Top of Selected excerpt

Oh hai Raestloz, how can me hack DS to play free video Nintendo games?


----------



## Raestloz (Sep 25, 2008)

Renegade_R said:
			
		

> Oh hai Raestloz, how can me hack DS to play free video Nintendo games?








Edit: Look, I been expecting to see Raven Darkheart to post something, his name is italicized, and I been waiting for a few minutes, refreshed my page a few times, where's his post?


----------



## Raven Darkheart (Sep 25, 2008)

its amazing how many noobs think they are the sh1t when their 1st post is "oh look at me i just bought an r4 and now i need help patching XXXX rom and i demand help because i came to the r4 forum"

then they have the audacity to flame others that tell them they basically flushed their cash down the toilet, R4 is dead etc etc

its like you see 1 new thread a day that has the title "HELP!!! i bought an r4 and XXXX game doesnt work.

how hard is it to use that damned search function really?

but what gets my goat is that there are ppl here (that shall remain nameless) that blatantly advertise the cheap knockoffs saying its good shit then flaming us when we tell that person to GTFO.

Bottom of Selected excerpt
Top of Data

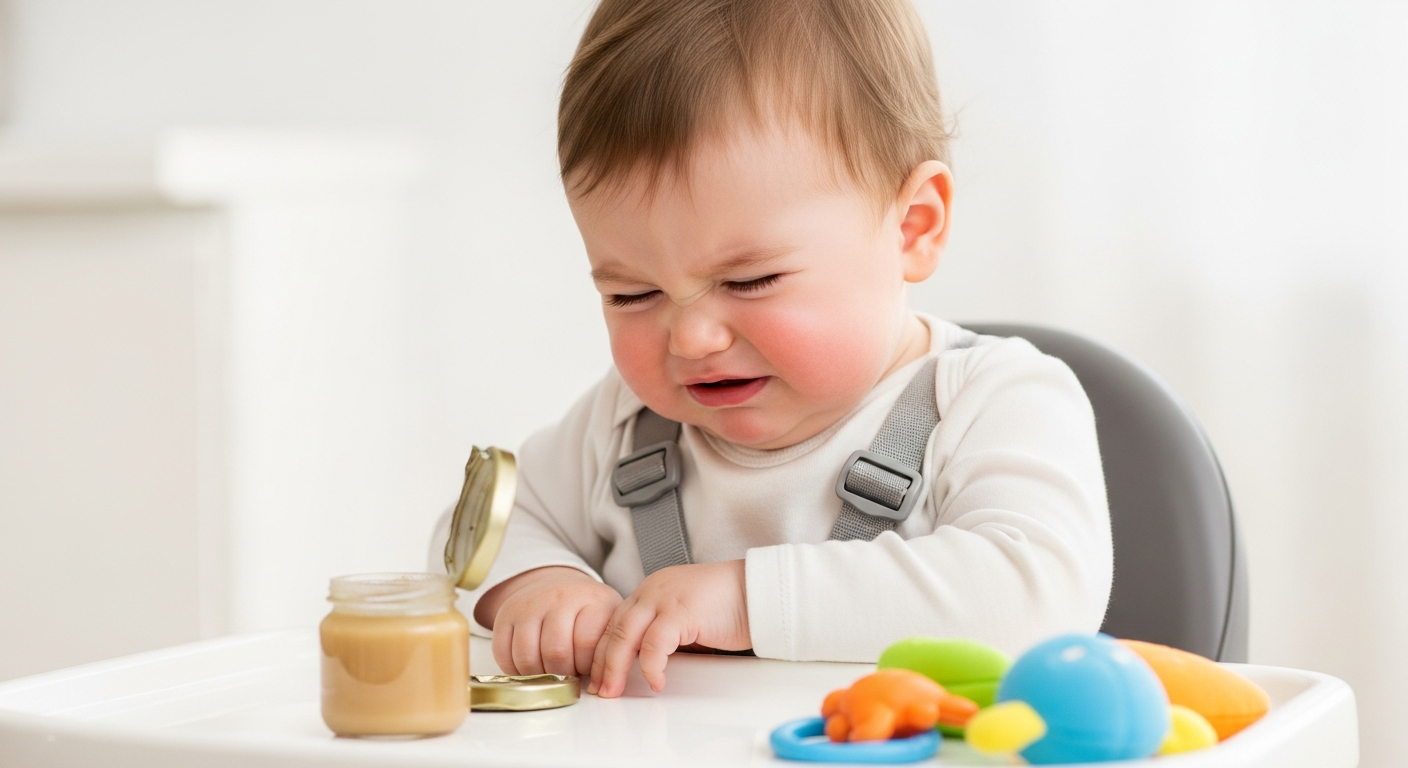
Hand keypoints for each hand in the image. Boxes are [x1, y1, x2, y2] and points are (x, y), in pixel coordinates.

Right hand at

Bottom of Data

In the forum thread above, whose italicized name made Raestloz keep refreshing the page while waiting for a post?

Raven Darkheart